I will discuss a recently discovered nonlinear-optical process called high-order sideband generation (HSG). High-order sideband generation occurs when a near-band-gap laser is transmitted through a semiconductor that is driven by strong Terahertz-frequency electric fields. The electron-hole pairs that are created by the near-band-gap laser are ripped apart by the Terahertz field, accelerated first away from and then back towards each other, and finally recollide. If they recombine after recollision, their excess kinetic energy is carried away by a sideband separated from the near-ir laser line by an even integer times the Terahertz frequency. Sidebands separated from the near-ir laser line by more than 100 times the Terahertz frequency have been observed, making HSG the highest-order nonlinear optical process ever observed in a solid, to our knowledge. Careful analysis of the polarization states of high-order sidebands shows they carry the imprint of the Berry curvature of the semiconductor bands in which electron-hole pairs were accelerated by the strong Terahertz field.

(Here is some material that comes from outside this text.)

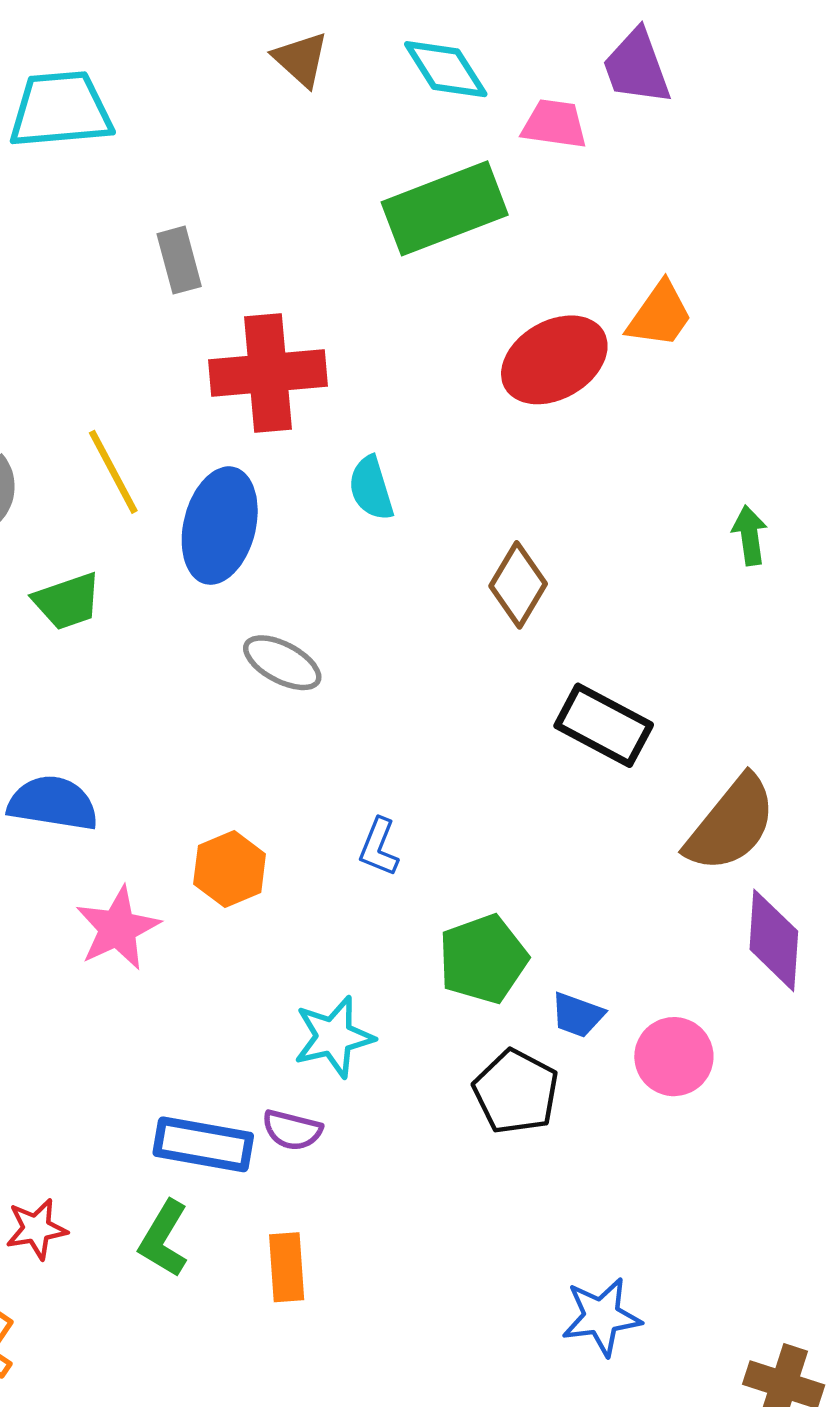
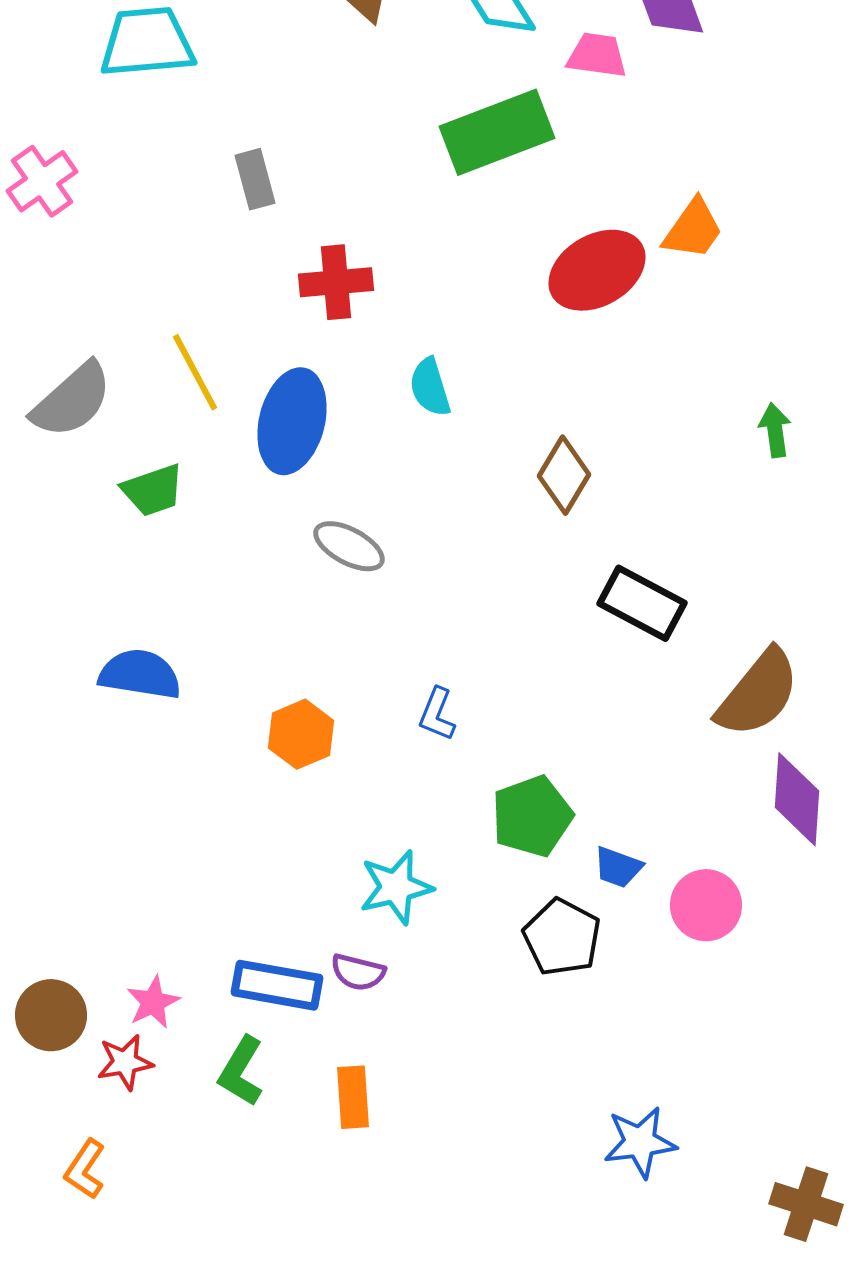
red cross: (268, 373) -> (336, 282), size x0.7
pink star: (118, 928) -> (153, 1002), moved, size x0.7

This is joint work with B. Zaks, H. B. Banks, Q. L. Wu, D. C. Valovcin, S. Mack, A. C. Gossard, L. Pfeiffer, and R. B. Liu. This work was supported by the NSF under grants DMR 1405964 and 1710369.

References:
B. Zaks, R.-B. Liu and M. S. Sherwin, Experimental observation of electron-hole recollisions, Nature 483, 7391 (2012)

H. B. Banks, Q. L. Wu, D. C. Valovcin, S. Mack, A. C. Gossard, L. Pfeiffer, R. B. Liu and M. S. Sherwin, Dynamical birefringence: electron-hole recollisions as probes of Berry curvature, Phys. Rev. X 7, 041042 (2017).